There's one more touch that I haven't seen anywhere else.

Genesis will offer an optional chest screen: not a face, but a window into the robot’s reasoning, showing what it intends to do before it does it. As a vibe coder, it feels like watching an AI agent thinking through a problem step by step.

"If you just talk to a robot, the information density is very low," Zhou told me. "We need a visual window into its mind." We've seen robots with faces, eyes and voices.

A robot that shows you its thought process, to build trust, is something new.

But let’s be honest: the hands are the headliners

Design philosophy only matters if the machine can do real work, and the most impressive thing I saw was the hands.

Eno’s hands have 22 actuated degrees of freedom, and unlike the identical four-fingers-and-a-thumb you see on most robots, each finger is a different length, just like a human hand. They're back-drivable, which makes them safer around people, and they carry an onboard camera plus tactile sensors, so the robot can both see and feel what it's touching.

And they are very dextrous indeed, reminding me of the 1X Neo hands I saw off the record a few weeks ago.

In one demo, two hands worked in coordination to bundle a set of wires and wrap them in electrical tape: a genuinely hard task, because tape is sticky, floppy and lands in a different configuration every time. When the robot fumbled, it recovered and tried again. In another, the hands performed lab automation with millimeter-level precision: transferring liquid between two arms, capping a tube, threading it into a centrifuge. Notably, none of the lab equipment had been modified for the robot.

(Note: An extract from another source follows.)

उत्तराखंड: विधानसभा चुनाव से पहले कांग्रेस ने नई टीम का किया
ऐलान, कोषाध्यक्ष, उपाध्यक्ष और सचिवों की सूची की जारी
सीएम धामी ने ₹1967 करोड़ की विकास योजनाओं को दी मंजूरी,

"We didn't hack anything," the team told me.

All of it is driven by GENE, Genesis AI's robotics-native foundation model, which the company says learns largely from human data and isn't locked to any single robot body.

The reality check: there’s a lot of competition here

None of this means Genesis has won anything just yet.

Humanoid robotics is crowded and moving fast — at Humanoid Megahub I’m now tracking more than a thousand robots from over 400 manufacturers worldwide, from Tesla, Figure, Agility and 1X in the U.S. to Unitree, AgiBot and UBTech in China.

Eno, for now, is an early prototype. The screen version was still a few weeks from its first build when I visited, deployments aren’t slated until late 2026 (industrial customers first, homes much later), and the specs — including roughly 3-5 kg of payload per arm, around four to six hours of working battery — are still being optimized.

But here's why Eno matters even if you've never once considered buying a robot.

Almost everyone in this race is building something that looks more like us: a head, a torso, two legs, a face. Genesis is making the opposite bet: that the robots we'll actually welcome into our homes and workplaces will look nothing like a person at all.

Jobs was right that a phone didn’t need a hard-coded plastic keyboard. The interesting question Genesis is asking is whether a humanoid robot needs to look human. Whether or not Genesis is the company that ultimately wins, that’s exactly the right question to be asking. I’m not sure, but the answer might be no: it does not.

But it certainly does need to look humane.